■ ACTIVITY LIST:
1. Reproduce the passage from the St. Joseph's College profile, starting at "- Location: Jakhama, Kohima" and ending at "Area at Jakhama.".
2. Using the St. Joseph's College profile, explain in one to three sentences how the college is connected to the Catholic Church.

### SOURCE DOCUMENT ###

St. Joseph's College (Autonomous), Jakhama
- Coat of Arms
- Motto: Arise and Shine
- Established: 1985; 41 years ago
- Affiliations: Autonomous
- Principal: George Keduolhou Angami
- Academic staff: 94
- Students: 3840 (as of 2019)
- Location: Jakhama, Kohima District, Nagaland 25°34′44″N 94°07′30″E﻿ / ﻿25.579°N 94.125°E
- Campus: Urban 200 hectares (2.0 km^{2});
- Colors: Blue
- Website: stjosephjakhama.ac.in
- St. Joseph's College, Jakhama Logo

= St. Joseph's College, Jakhama =

College in Nagaland, India

St. Joseph's College (Autonomous), Jakhama, is a college established and managed by the Diocese of Kohima, Nagaland. It is the first college established by the Catholic Church in Nagaland and is located in the southern part of the Kohima Metropolitan Area at Jakhama.

### PROVIDED RECORDS ###

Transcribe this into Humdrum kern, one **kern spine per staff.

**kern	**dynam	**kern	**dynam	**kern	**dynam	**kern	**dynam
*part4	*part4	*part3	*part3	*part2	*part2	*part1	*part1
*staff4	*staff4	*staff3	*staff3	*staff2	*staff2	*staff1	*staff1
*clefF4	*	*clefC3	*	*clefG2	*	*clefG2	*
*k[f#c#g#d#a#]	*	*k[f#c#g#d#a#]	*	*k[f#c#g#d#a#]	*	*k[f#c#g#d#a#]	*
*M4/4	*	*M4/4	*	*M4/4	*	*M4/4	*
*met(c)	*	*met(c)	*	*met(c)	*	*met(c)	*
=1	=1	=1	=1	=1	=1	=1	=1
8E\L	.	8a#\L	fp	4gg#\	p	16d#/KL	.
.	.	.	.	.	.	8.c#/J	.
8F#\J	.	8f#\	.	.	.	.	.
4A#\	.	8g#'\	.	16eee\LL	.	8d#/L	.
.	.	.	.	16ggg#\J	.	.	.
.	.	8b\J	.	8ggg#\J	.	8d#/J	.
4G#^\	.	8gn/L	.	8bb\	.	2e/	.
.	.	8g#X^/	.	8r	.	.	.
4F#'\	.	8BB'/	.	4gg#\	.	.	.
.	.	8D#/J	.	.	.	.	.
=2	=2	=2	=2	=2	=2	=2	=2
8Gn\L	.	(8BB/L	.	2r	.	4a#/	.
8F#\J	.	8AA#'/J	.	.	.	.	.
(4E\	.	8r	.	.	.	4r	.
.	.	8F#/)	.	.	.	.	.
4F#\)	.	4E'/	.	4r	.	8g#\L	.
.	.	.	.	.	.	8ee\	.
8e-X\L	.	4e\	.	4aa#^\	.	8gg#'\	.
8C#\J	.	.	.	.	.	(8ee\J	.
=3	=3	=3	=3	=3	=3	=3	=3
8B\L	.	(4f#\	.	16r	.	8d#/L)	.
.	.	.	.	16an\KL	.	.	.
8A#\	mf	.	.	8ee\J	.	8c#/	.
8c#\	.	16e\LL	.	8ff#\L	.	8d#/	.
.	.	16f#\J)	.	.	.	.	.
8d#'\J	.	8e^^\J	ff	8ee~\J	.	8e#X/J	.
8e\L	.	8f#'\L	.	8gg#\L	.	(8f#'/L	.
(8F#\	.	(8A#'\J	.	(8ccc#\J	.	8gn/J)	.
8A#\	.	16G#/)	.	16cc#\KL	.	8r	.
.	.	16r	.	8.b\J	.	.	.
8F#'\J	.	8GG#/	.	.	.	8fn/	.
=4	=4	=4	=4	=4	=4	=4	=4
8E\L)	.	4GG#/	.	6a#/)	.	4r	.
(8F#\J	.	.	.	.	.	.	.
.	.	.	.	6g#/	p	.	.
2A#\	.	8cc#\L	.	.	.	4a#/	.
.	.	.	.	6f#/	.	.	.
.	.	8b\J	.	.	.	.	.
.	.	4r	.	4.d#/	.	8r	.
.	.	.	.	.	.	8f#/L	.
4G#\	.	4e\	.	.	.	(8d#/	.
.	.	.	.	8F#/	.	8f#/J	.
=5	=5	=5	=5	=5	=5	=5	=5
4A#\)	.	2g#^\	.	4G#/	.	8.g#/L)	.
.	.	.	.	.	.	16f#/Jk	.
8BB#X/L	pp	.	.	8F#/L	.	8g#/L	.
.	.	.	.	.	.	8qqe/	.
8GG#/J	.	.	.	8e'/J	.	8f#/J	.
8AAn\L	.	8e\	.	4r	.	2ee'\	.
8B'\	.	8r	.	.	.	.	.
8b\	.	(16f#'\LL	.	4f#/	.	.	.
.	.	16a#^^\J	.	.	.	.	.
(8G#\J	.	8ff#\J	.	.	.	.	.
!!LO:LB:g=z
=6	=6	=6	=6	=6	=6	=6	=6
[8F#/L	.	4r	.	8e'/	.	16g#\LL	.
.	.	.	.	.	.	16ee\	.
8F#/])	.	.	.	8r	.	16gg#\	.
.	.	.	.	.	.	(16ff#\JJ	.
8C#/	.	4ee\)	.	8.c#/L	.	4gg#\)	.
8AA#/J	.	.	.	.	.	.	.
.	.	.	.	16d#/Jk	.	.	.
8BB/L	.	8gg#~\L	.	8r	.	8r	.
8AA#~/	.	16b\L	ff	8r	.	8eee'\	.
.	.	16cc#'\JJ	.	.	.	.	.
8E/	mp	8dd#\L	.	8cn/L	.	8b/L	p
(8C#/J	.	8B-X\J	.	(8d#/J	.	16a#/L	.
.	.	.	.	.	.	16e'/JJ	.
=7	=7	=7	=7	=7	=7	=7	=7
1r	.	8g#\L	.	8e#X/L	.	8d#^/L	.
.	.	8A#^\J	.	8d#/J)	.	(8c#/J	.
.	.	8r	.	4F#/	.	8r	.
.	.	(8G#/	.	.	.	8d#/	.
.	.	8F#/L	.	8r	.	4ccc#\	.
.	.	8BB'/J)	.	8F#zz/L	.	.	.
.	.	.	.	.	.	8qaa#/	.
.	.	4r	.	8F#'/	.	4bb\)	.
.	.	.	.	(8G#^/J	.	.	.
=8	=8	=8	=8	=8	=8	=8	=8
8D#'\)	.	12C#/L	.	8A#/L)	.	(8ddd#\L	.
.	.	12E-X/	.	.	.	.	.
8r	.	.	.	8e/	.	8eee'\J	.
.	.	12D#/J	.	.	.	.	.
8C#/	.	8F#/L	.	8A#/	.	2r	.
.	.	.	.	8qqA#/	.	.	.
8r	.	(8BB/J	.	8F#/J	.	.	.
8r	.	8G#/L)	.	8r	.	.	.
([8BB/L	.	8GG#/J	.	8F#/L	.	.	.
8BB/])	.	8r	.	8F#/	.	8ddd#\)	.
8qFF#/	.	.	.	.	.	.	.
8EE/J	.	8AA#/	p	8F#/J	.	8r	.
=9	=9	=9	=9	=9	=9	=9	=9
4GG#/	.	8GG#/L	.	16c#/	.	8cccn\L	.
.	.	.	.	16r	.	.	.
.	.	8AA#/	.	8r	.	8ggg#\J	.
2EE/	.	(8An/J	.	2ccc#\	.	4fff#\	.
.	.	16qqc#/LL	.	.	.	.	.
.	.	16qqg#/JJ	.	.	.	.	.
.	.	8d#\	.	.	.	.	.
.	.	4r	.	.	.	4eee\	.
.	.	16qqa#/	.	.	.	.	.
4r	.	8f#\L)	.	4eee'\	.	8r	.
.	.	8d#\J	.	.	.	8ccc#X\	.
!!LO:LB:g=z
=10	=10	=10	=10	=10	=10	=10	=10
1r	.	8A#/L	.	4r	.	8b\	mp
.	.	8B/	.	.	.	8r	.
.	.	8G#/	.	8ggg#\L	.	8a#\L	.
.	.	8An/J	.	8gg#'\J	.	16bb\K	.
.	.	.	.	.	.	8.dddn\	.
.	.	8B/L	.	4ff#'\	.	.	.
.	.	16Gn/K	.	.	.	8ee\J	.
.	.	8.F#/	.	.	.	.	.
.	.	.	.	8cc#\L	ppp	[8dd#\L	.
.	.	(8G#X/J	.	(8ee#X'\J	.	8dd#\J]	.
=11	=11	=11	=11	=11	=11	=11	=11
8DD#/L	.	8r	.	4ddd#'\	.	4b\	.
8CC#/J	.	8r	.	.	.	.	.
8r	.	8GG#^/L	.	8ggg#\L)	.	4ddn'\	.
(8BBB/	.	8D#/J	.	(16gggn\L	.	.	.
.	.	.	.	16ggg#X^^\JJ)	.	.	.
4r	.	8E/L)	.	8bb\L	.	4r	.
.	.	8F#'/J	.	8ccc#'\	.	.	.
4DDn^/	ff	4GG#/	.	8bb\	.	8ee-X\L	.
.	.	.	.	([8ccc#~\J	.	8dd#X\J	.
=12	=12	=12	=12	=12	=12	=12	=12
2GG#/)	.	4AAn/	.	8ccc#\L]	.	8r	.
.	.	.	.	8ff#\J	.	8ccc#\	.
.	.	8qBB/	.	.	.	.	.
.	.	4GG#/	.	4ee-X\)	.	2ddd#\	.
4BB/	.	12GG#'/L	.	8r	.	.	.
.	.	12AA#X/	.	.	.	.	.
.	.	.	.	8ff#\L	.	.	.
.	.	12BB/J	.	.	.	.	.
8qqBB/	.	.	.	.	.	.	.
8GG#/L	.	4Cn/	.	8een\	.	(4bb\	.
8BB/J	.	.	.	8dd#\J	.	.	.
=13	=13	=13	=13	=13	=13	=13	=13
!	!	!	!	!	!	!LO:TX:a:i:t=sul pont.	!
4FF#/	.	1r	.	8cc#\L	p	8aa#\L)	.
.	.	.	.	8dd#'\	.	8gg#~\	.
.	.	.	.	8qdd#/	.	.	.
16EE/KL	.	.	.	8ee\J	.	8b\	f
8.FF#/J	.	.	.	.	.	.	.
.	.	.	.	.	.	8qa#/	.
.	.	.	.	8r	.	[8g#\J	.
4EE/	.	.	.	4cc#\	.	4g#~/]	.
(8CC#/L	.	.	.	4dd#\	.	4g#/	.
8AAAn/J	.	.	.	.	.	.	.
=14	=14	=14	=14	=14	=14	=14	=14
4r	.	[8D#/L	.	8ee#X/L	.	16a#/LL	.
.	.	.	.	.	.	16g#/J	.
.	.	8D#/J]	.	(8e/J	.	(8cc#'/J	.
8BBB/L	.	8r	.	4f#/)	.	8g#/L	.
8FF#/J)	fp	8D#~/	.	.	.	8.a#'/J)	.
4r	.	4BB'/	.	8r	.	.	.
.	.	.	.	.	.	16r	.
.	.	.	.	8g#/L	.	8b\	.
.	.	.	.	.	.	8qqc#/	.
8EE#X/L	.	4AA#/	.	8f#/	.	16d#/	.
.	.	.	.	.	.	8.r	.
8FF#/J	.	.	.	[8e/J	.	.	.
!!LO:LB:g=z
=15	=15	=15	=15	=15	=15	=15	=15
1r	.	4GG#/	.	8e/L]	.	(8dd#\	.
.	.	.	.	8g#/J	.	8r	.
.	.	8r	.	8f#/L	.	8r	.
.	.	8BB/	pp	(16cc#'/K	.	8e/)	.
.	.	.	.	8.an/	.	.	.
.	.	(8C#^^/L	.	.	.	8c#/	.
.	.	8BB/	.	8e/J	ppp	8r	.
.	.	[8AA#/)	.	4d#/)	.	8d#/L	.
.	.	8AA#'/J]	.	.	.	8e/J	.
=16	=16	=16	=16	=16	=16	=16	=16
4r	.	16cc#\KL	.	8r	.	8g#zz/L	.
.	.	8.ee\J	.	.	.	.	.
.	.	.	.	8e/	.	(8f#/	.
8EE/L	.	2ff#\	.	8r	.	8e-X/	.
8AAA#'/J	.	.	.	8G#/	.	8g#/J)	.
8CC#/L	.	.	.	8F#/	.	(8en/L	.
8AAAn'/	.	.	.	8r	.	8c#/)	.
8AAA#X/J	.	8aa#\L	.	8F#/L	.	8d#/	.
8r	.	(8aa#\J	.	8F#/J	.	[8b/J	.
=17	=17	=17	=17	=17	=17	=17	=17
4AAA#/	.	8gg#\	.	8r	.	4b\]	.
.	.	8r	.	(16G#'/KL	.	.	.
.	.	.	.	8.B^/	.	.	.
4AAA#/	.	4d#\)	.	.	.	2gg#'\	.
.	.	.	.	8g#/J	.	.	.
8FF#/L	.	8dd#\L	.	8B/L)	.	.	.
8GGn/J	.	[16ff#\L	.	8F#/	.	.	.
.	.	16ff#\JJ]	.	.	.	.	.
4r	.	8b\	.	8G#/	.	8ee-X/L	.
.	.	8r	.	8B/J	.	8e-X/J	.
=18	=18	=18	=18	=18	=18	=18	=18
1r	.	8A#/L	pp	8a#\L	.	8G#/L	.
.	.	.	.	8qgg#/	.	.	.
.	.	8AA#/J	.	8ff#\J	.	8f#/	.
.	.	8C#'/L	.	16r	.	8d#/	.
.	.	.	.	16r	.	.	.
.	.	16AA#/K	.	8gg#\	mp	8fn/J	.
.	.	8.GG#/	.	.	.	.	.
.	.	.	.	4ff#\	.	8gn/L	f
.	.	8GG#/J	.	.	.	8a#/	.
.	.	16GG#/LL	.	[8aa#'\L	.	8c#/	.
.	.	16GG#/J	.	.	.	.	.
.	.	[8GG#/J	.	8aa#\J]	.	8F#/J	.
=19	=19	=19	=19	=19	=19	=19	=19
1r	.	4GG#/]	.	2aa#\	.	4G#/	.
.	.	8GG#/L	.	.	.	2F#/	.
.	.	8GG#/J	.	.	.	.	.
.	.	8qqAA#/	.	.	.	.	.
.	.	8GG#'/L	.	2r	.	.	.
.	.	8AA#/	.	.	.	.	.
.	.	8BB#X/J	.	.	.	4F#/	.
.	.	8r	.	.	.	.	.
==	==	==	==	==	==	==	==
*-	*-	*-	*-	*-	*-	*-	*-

###

■ RESPONSES IN ORDER:
1.
- Location: Jakhama, Kohima District, Nagaland 25°34′44″N 94°07′30″E﻿ / ﻿25.579°N 94.125°E
- Campus: Urban 200 hectares (2.0 km^{2});
- Colors: Blue
- Website: stjosephjakhama.ac.in
- St. Joseph's College, Jakhama Logo

= St. Joseph's College, Jakhama =

College in Nagaland, India

St. Joseph's College (Autonomous), Jakhama, is a college established and managed by the Diocese of Kohima, Nagaland. It is the first college established by the Catholic Church in Nagaland and is located in the southern part of the Kohima Metropolitan Area at Jakhama.

2. The college was established by the Diocese of Kohima, Nagaland, and the diocese still manages it. It is also the first college the Catholic Church established in Nagaland.